Stored data
+--

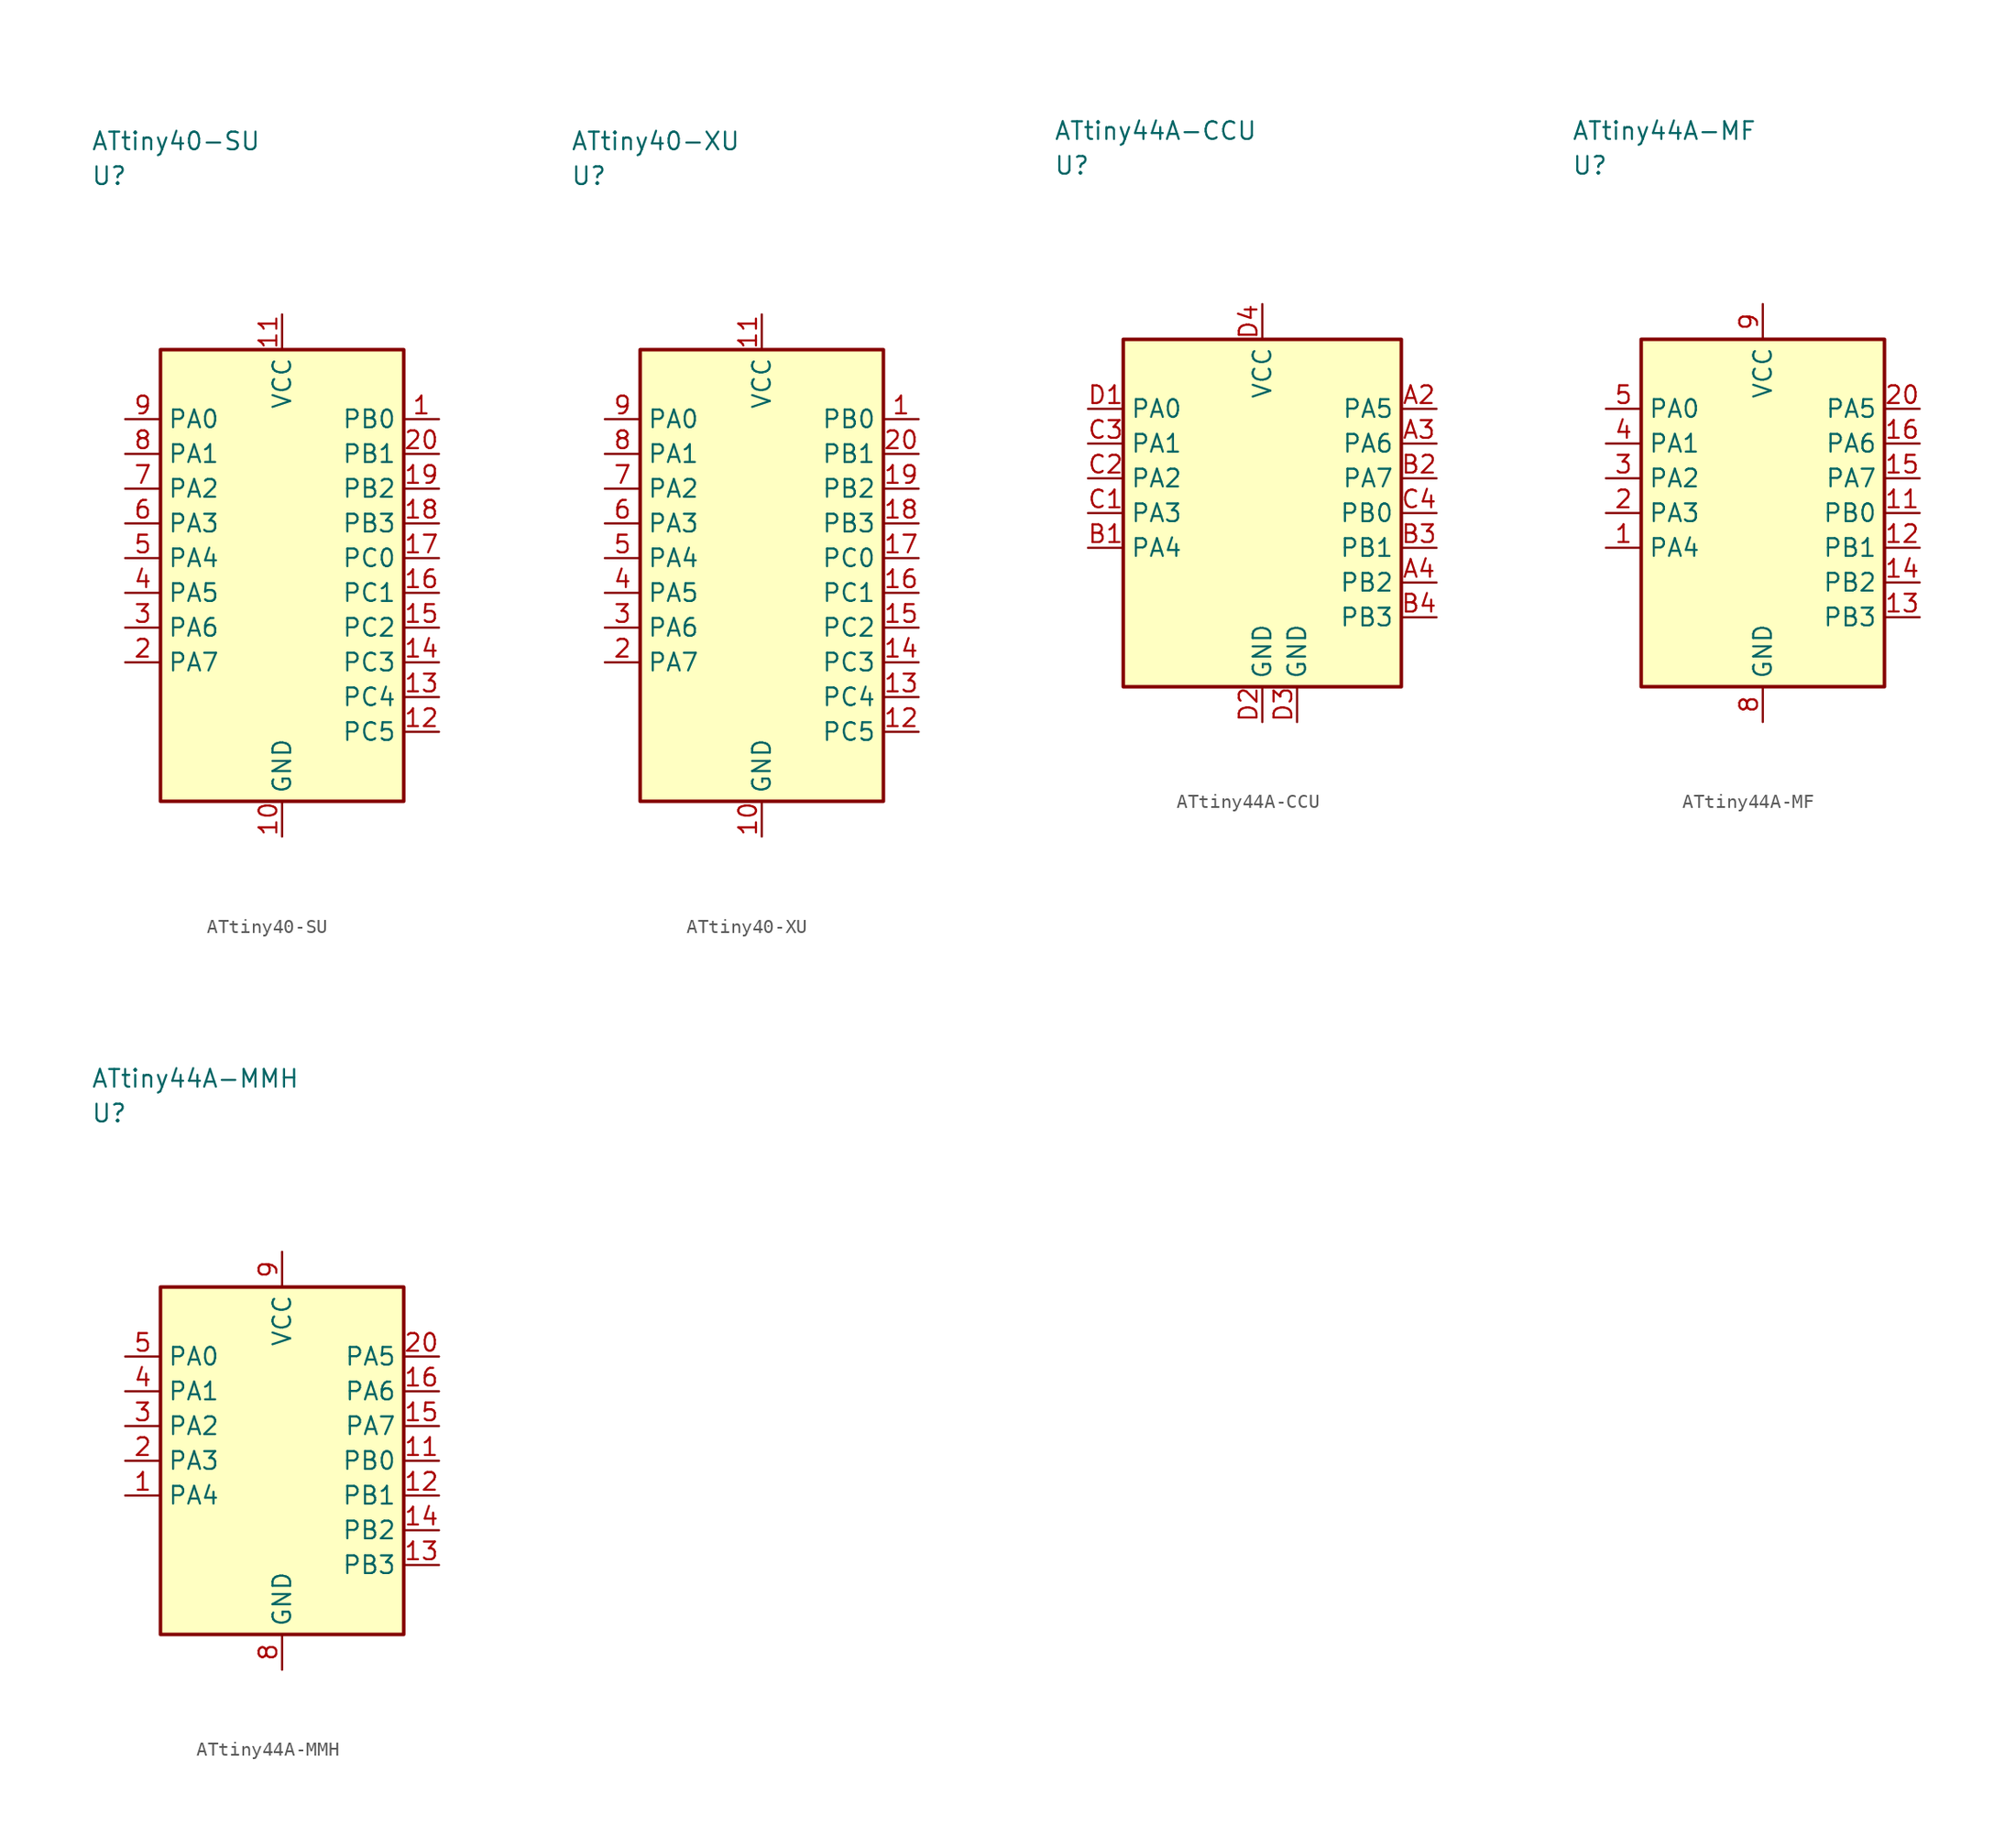
<source format=kicad_sym>
(kicad_symbol_lib
  (version 20241025)
  (generator "kicad_symbol_editor")
  (generator_version "8.0")
  (symbol "ATtiny40-SU"
    (property "Reference" "U"
      (at -13.75 28.75 0)
      (effects (font (size 1.27 1.27)) (justify left)))
    (property "Value" "ATtiny40-SU"
      (at -13.75 31.25 0)
      (effects (font (size 1.27 1.27)) (justify left)))
    (symbol "ATtiny40-SU_0_1"
      (rectangle (start -8.75 16.25) (end 8.75 -16.25) (stroke (width 0.254) (type default)) (fill (type background))))
    (symbol "ATtiny40-SU_1_1"
      (pin bidirectional line (at 11.29 11.25 180.0) (length 2.54) (name "PB0" (effects (font (size 1.27 1.27)))) (number "1" (effects (font (size 1.27 1.27)))))
      (pin bidirectional line (at -11.29 -6.25 0.0) (length 2.54) (name "PA7" (effects (font (size 1.27 1.27)))) (number "2" (effects (font (size 1.27 1.27)))))
      (pin bidirectional line (at -11.29 -3.75 0.0) (length 2.54) (name "PA6" (effects (font (size 1.27 1.27)))) (number "3" (effects (font (size 1.27 1.27)))))
      (pin bidirectional line (at -11.29 -1.25 0.0) (length 2.54) (name "PA5" (effects (font (size 1.27 1.27)))) (number "4" (effects (font (size 1.27 1.27)))))
      (pin bidirectional line (at -11.29 1.25 0.0) (length 2.54) (name "PA4" (effects (font (size 1.27 1.27)))) (number "5" (effects (font (size 1.27 1.27)))))
      (pin bidirectional line (at -11.29 3.75 0.0) (length 2.54) (name "PA3" (effects (font (size 1.27 1.27)))) (number "6" (effects (font (size 1.27 1.27)))))
      (pin bidirectional line (at -11.29 6.25 0.0) (length 2.54) (name "PA2" (effects (font (size 1.27 1.27)))) (number "7" (effects (font (size 1.27 1.27)))))
      (pin bidirectional line (at -11.29 8.75 0.0) (length 2.54) (name "PA1" (effects (font (size 1.27 1.27)))) (number "8" (effects (font (size 1.27 1.27)))))
      (pin bidirectional line (at -11.29 11.25 0.0) (length 2.54) (name "PA0" (effects (font (size 1.27 1.27)))) (number "9" (effects (font (size 1.27 1.27)))))
      (pin passive line (at 0.0 -18.79 90.0) (length 2.54) (name "GND" (effects (font (size 1.27 1.27)))) (number "10" (effects (font (size 1.27 1.27)))))
      (pin power_in line (at 0.0 18.79 270.0) (length 2.54) (name "VCC" (effects (font (size 1.27 1.27)))) (number "11" (effects (font (size 1.27 1.27)))))
      (pin bidirectional line (at 11.29 -11.25 180.0) (length 2.54) (name "PC5" (effects (font (size 1.27 1.27)))) (number "12" (effects (font (size 1.27 1.27)))))
      (pin bidirectional line (at 11.29 -8.75 180.0) (length 2.54) (name "PC4" (effects (font (size 1.27 1.27)))) (number "13" (effects (font (size 1.27 1.27)))))
      (pin bidirectional line (at 11.29 -6.25 180.0) (length 2.54) (name "PC3" (effects (font (size 1.27 1.27)))) (number "14" (effects (font (size 1.27 1.27)))))
      (pin bidirectional line (at 11.29 -3.75 180.0) (length 2.54) (name "PC2" (effects (font (size 1.27 1.27)))) (number "15" (effects (font (size 1.27 1.27)))))
      (pin bidirectional line (at 11.29 -1.25 180.0) (length 2.54) (name "PC1" (effects (font (size 1.27 1.27)))) (number "16" (effects (font (size 1.27 1.27)))))
      (pin bidirectional line (at 11.29 1.25 180.0) (length 2.54) (name "PC0" (effects (font (size 1.27 1.27)))) (number "17" (effects (font (size 1.27 1.27)))))
      (pin bidirectional line (at 11.29 3.75 180.0) (length 2.54) (name "PB3" (effects (font (size 1.27 1.27)))) (number "18" (effects (font (size 1.27 1.27)))))
      (pin bidirectional line (at 11.29 6.25 180.0) (length 2.54) (name "PB2" (effects (font (size 1.27 1.27)))) (number "19" (effects (font (size 1.27 1.27)))))
      (pin bidirectional line (at 11.29 8.75 180.0) (length 2.54) (name "PB1" (effects (font (size 1.27 1.27)))) (number "20" (effects (font (size 1.27 1.27)))))))
  (symbol "ATtiny40-XU"
    (property "Reference" "U"
      (at -13.75 28.75 0)
      (effects (font (size 1.27 1.27)) (justify left)))
    (property "Value" "ATtiny40-XU"
      (at -13.75 31.25 0)
      (effects (font (size 1.27 1.27)) (justify left)))
    (symbol "ATtiny40-XU_0_1"
      (rectangle (start -8.75 16.25) (end 8.75 -16.25) (stroke (width 0.254) (type default)) (fill (type background))))
    (symbol "ATtiny40-XU_1_1"
      (pin bidirectional line (at 11.29 11.25 180.0) (length 2.54) (name "PB0" (effects (font (size 1.27 1.27)))) (number "1" (effects (font (size 1.27 1.27)))))
      (pin bidirectional line (at -11.29 -6.25 0.0) (length 2.54) (name "PA7" (effects (font (size 1.27 1.27)))) (number "2" (effects (font (size 1.27 1.27)))))
      (pin bidirectional line (at -11.29 -3.75 0.0) (length 2.54) (name "PA6" (effects (font (size 1.27 1.27)))) (number "3" (effects (font (size 1.27 1.27)))))
      (pin bidirectional line (at -11.29 -1.25 0.0) (length 2.54) (name "PA5" (effects (font (size 1.27 1.27)))) (number "4" (effects (font (size 1.27 1.27)))))
      (pin bidirectional line (at -11.29 1.25 0.0) (length 2.54) (name "PA4" (effects (font (size 1.27 1.27)))) (number "5" (effects (font (size 1.27 1.27)))))
      (pin bidirectional line (at -11.29 3.75 0.0) (length 2.54) (name "PA3" (effects (font (size 1.27 1.27)))) (number "6" (effects (font (size 1.27 1.27)))))
      (pin bidirectional line (at -11.29 6.25 0.0) (length 2.54) (name "PA2" (effects (font (size 1.27 1.27)))) (number "7" (effects (font (size 1.27 1.27)))))
      (pin bidirectional line (at -11.29 8.75 0.0) (length 2.54) (name "PA1" (effects (font (size 1.27 1.27)))) (number "8" (effects (font (size 1.27 1.27)))))
      (pin bidirectional line (at -11.29 11.25 0.0) (length 2.54) (name "PA0" (effects (font (size 1.27 1.27)))) (number "9" (effects (font (size 1.27 1.27)))))
      (pin passive line (at 0.0 -18.79 90.0) (length 2.54) (name "GND" (effects (font (size 1.27 1.27)))) (number "10" (effects (font (size 1.27 1.27)))))
      (pin power_in line (at 0.0 18.79 270.0) (length 2.54) (name "VCC" (effects (font (size 1.27 1.27)))) (number "11" (effects (font (size 1.27 1.27)))))
      (pin bidirectional line (at 11.29 -11.25 180.0) (length 2.54) (name "PC5" (effects (font (size 1.27 1.27)))) (number "12" (effects (font (size 1.27 1.27)))))
      (pin bidirectional line (at 11.29 -8.75 180.0) (length 2.54) (name "PC4" (effects (font (size 1.27 1.27)))) (number "13" (effects (font (size 1.27 1.27)))))
      (pin bidirectional line (at 11.29 -6.25 180.0) (length 2.54) (name "PC3" (effects (font (size 1.27 1.27)))) (number "14" (effects (font (size 1.27 1.27)))))
      (pin bidirectional line (at 11.29 -3.75 180.0) (length 2.54) (name "PC2" (effects (font (size 1.27 1.27)))) (number "15" (effects (font (size 1.27 1.27)))))
      (pin bidirectional line (at 11.29 -1.25 180.0) (length 2.54) (name "PC1" (effects (font (size 1.27 1.27)))) (number "16" (effects (font (size 1.27 1.27)))))
      (pin bidirectional line (at 11.29 1.25 180.0) (length 2.54) (name "PC0" (effects (font (size 1.27 1.27)))) (number "17" (effects (font (size 1.27 1.27)))))
      (pin bidirectional line (at 11.29 3.75 180.0) (length 2.54) (name "PB3" (effects (font (size 1.27 1.27)))) (number "18" (effects (font (size 1.27 1.27)))))
      (pin bidirectional line (at 11.29 6.25 180.0) (length 2.54) (name "PB2" (effects (font (size 1.27 1.27)))) (number "19" (effects (font (size 1.27 1.27)))))
      (pin bidirectional line (at 11.29 8.75 180.0) (length 2.54) (name "PB1" (effects (font (size 1.27 1.27)))) (number "20" (effects (font (size 1.27 1.27)))))))
  (symbol "ATtiny44A-CCU"
    (property "Reference" "U"
      (at -15.0 25.0 0)
      (effects (font (size 1.27 1.27)) (justify left)))
    (property "Value" "ATtiny44A-CCU"
      (at -15.0 27.5 0)
      (effects (font (size 1.27 1.27)) (justify left)))
    (symbol "ATtiny44A-CCU_0_1"
      (rectangle (start -10.0 12.5) (end 10.0 -12.5) (stroke (width 0.254) (type default)) (fill (type background))))
    (symbol "ATtiny44A-CCU_1_1"
      (pin bidirectional line (at 12.54 7.5 180.0) (length 2.54) (name "PA5" (effects (font (size 1.27 1.27)))) (number "A2" (effects (font (size 1.27 1.27)))))
      (pin bidirectional line (at 12.54 5.0 180.0) (length 2.54) (name "PA6" (effects (font (size 1.27 1.27)))) (number "A3" (effects (font (size 1.27 1.27)))))
      (pin bidirectional line (at 12.54 -5.0 180.0) (length 2.54) (name "PB2" (effects (font (size 1.27 1.27)))) (number "A4" (effects (font (size 1.27 1.27)))))
      (pin bidirectional line (at -12.54 -2.5 0.0) (length 2.54) (name "PA4" (effects (font (size 1.27 1.27)))) (number "B1" (effects (font (size 1.27 1.27)))))
      (pin bidirectional line (at 12.54 2.5 180.0) (length 2.54) (name "PA7" (effects (font (size 1.27 1.27)))) (number "B2" (effects (font (size 1.27 1.27)))))
      (pin bidirectional line (at 12.54 -2.5 180.0) (length 2.54) (name "PB1" (effects (font (size 1.27 1.27)))) (number "B3" (effects (font (size 1.27 1.27)))))
      (pin bidirectional line (at 12.54 -7.5 180.0) (length 2.54) (name "PB3" (effects (font (size 1.27 1.27)))) (number "B4" (effects (font (size 1.27 1.27)))))
      (pin bidirectional line (at -12.54 0.0 0.0) (length 2.54) (name "PA3" (effects (font (size 1.27 1.27)))) (number "C1" (effects (font (size 1.27 1.27)))))
      (pin bidirectional line (at -12.54 2.5 0.0) (length 2.54) (name "PA2" (effects (font (size 1.27 1.27)))) (number "C2" (effects (font (size 1.27 1.27)))))
      (pin bidirectional line (at -12.54 5.0 0.0) (length 2.54) (name "PA1" (effects (font (size 1.27 1.27)))) (number "C3" (effects (font (size 1.27 1.27)))))
      (pin bidirectional line (at 12.54 0.0 180.0) (length 2.54) (name "PB0" (effects (font (size 1.27 1.27)))) (number "C4" (effects (font (size 1.27 1.27)))))
      (pin bidirectional line (at -12.54 7.5 0.0) (length 2.54) (name "PA0" (effects (font (size 1.27 1.27)))) (number "D1" (effects (font (size 1.27 1.27)))))
      (pin passive line (at 0.0 -15.04 90.0) (length 2.54) (name "GND" (effects (font (size 1.27 1.27)))) (number "D2" (effects (font (size 1.27 1.27)))))
      (pin passive line (at 2.5 -15.04 90.0) (length 2.54) (name "GND" (effects (font (size 1.27 1.27)))) (number "D3" (effects (font (size 1.27 1.27)))))
      (pin power_in line (at 0.0 15.04 270.0) (length 2.54) (name "VCC" (effects (font (size 1.27 1.27)))) (number "D4" (effects (font (size 1.27 1.27)))))))
  (symbol "ATtiny44A-MF"
    (property "Reference" "U"
      (at -13.75 25.0 0)
      (effects (font (size 1.27 1.27)) (justify left)))
    (property "Value" "ATtiny44A-MF"
      (at -13.75 27.5 0)
      (effects (font (size 1.27 1.27)) (justify left)))
    (symbol "ATtiny44A-MF_0_1"
      (rectangle (start -8.75 12.5) (end 8.75 -12.5) (stroke (width 0.254) (type default)) (fill (type background))))
    (symbol "ATtiny44A-MF_1_1"
      (pin bidirectional line (at -11.29 -2.5 0.0) (length 2.54) (name "PA4" (effects (font (size 1.27 1.27)))) (number "1" (effects (font (size 1.27 1.27)))))
      (pin bidirectional line (at -11.29 0.0 0.0) (length 2.54) (name "PA3" (effects (font (size 1.27 1.27)))) (number "2" (effects (font (size 1.27 1.27)))))
      (pin bidirectional line (at -11.29 2.5 0.0) (length 2.54) (name "PA2" (effects (font (size 1.27 1.27)))) (number "3" (effects (font (size 1.27 1.27)))))
      (pin bidirectional line (at -11.29 5.0 0.0) (length 2.54) (name "PA1" (effects (font (size 1.27 1.27)))) (number "4" (effects (font (size 1.27 1.27)))))
      (pin bidirectional line (at -11.29 7.5 0.0) (length 2.54) (name "PA0" (effects (font (size 1.27 1.27)))) (number "5" (effects (font (size 1.27 1.27)))))
      (pin passive line (at 0.0 -15.04 90.0) (length 2.54) (name "GND" (effects (font (size 1.27 1.27)))) (number "8" (effects (font (size 1.27 1.27)))))
      (pin power_in line (at 0.0 15.04 270.0) (length 2.54) (name "VCC" (effects (font (size 1.27 1.27)))) (number "9" (effects (font (size 1.27 1.27)))))
      (pin bidirectional line (at 11.29 0.0 180.0) (length 2.54) (name "PB0" (effects (font (size 1.27 1.27)))) (number "11" (effects (font (size 1.27 1.27)))))
      (pin bidirectional line (at 11.29 -2.5 180.0) (length 2.54) (name "PB1" (effects (font (size 1.27 1.27)))) (number "12" (effects (font (size 1.27 1.27)))))
      (pin bidirectional line (at 11.29 -7.5 180.0) (length 2.54) (name "PB3" (effects (font (size 1.27 1.27)))) (number "13" (effects (font (size 1.27 1.27)))))
      (pin bidirectional line (at 11.29 -5.0 180.0) (length 2.54) (name "PB2" (effects (font (size 1.27 1.27)))) (number "14" (effects (font (size 1.27 1.27)))))
      (pin bidirectional line (at 11.29 2.5 180.0) (length 2.54) (name "PA7" (effects (font (size 1.27 1.27)))) (number "15" (effects (font (size 1.27 1.27)))))
      (pin bidirectional line (at 11.29 5.0 180.0) (length 2.54) (name "PA6" (effects (font (size 1.27 1.27)))) (number "16" (effects (font (size 1.27 1.27)))))
      (pin bidirectional line (at 11.29 7.5 180.0) (length 2.54) (name "PA5" (effects (font (size 1.27 1.27)))) (number "20" (effects (font (size 1.27 1.27)))))))
  (symbol "ATtiny44A-MMH"
    (property "Reference" "U"
      (at -13.75 25.0 0)
      (effects (font (size 1.27 1.27)) (justify left)))
    (property "Value" "ATtiny44A-MMH"
      (at -13.75 27.5 0)
      (effects (font (size 1.27 1.27)) (justify left)))
    (symbol "ATtiny44A-MMH_0_1"
      (rectangle (start -8.75 12.5) (end 8.75 -12.5) (stroke (width 0.254) (type default)) (fill (type background))))
    (symbol "ATtiny44A-MMH_1_1"
      (pin bidirectional line (at -11.29 -2.5 0.0) (length 2.54) (name "PA4" (effects (font (size 1.27 1.27)))) (number "1" (effects (font (size 1.27 1.27)))))
      (pin bidirectional line (at -11.29 0.0 0.0) (length 2.54) (name "PA3" (effects (font (size 1.27 1.27)))) (number "2" (effects (font (size 1.27 1.27)))))
      (pin bidirectional line (at -11.29 2.5 0.0) (length 2.54) (name "PA2" (effects (font (size 1.27 1.27)))) (number "3" (effects (font (size 1.27 1.27)))))
      (pin bidirectional line (at -11.29 5.0 0.0) (length 2.54) (name "PA1" (effects (font (size 1.27 1.27)))) (number "4" (effects (font (size 1.27 1.27)))))
      (pin bidirectional line (at -11.29 7.5 0.0) (length 2.54) (name "PA0" (effects (font (size 1.27 1.27)))) (number "5" (effects (font (size 1.27 1.27)))))
      (pin passive line (at 0.0 -15.04 90.0) (length 2.54) (name "GND" (effects (font (size 1.27 1.27)))) (number "8" (effects (font (size 1.27 1.27)))))
      (pin power_in line (at 0.0 15.04 270.0) (length 2.54) (name "VCC" (effects (font (size 1.27 1.27)))) (number "9" (effects (font (size 1.27 1.27)))))
      (pin bidirectional line (at 11.29 0.0 180.0) (length 2.54) (name "PB0" (effects (font (size 1.27 1.27)))) (number "11" (effects (font (size 1.27 1.27)))))
      (pin bidirectional line (at 11.29 -2.5 180.0) (length 2.54) (name "PB1" (effects (font (size 1.27 1.27)))) (number "12" (effects (font (size 1.27 1.27)))))
      (pin bidirectional line (at 11.29 -7.5 180.0) (length 2.54) (name "PB3" (effects (font (size 1.27 1.27)))) (number "13" (effects (font (size 1.27 1.27)))))
      (pin bidirectional line (at 11.29 -5.0 180.0) (length 2.54) (name "PB2" (effects (font (size 1.27 1.27)))) (number "14" (effects (font (size 1.27 1.27)))))
      (pin bidirectional line (at 11.29 2.5 180.0) (length 2.54) (name "PA7" (effects (font (size 1.27 1.27)))) (number "15" (effects (font (size 1.27 1.27)))))
      (pin bidirectional line (at 11.29 5.0 180.0) (length 2.54) (name "PA6" (effects (font (size 1.27 1.27)))) (number "16" (effects (font (size 1.27 1.27)))))
      (pin bidirectional line (at 11.29 7.5 180.0) (length 2.54) (name "PA5" (effects (font (size 1.27 1.27)))) (number "20" (effects (font (size 1.27 1.27))))))))
</source>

+--

* [What the exercise asks]: Every line in the entries that contains the word "Value" should be counted, and the total stated alone.

* [Solved exercise]: 5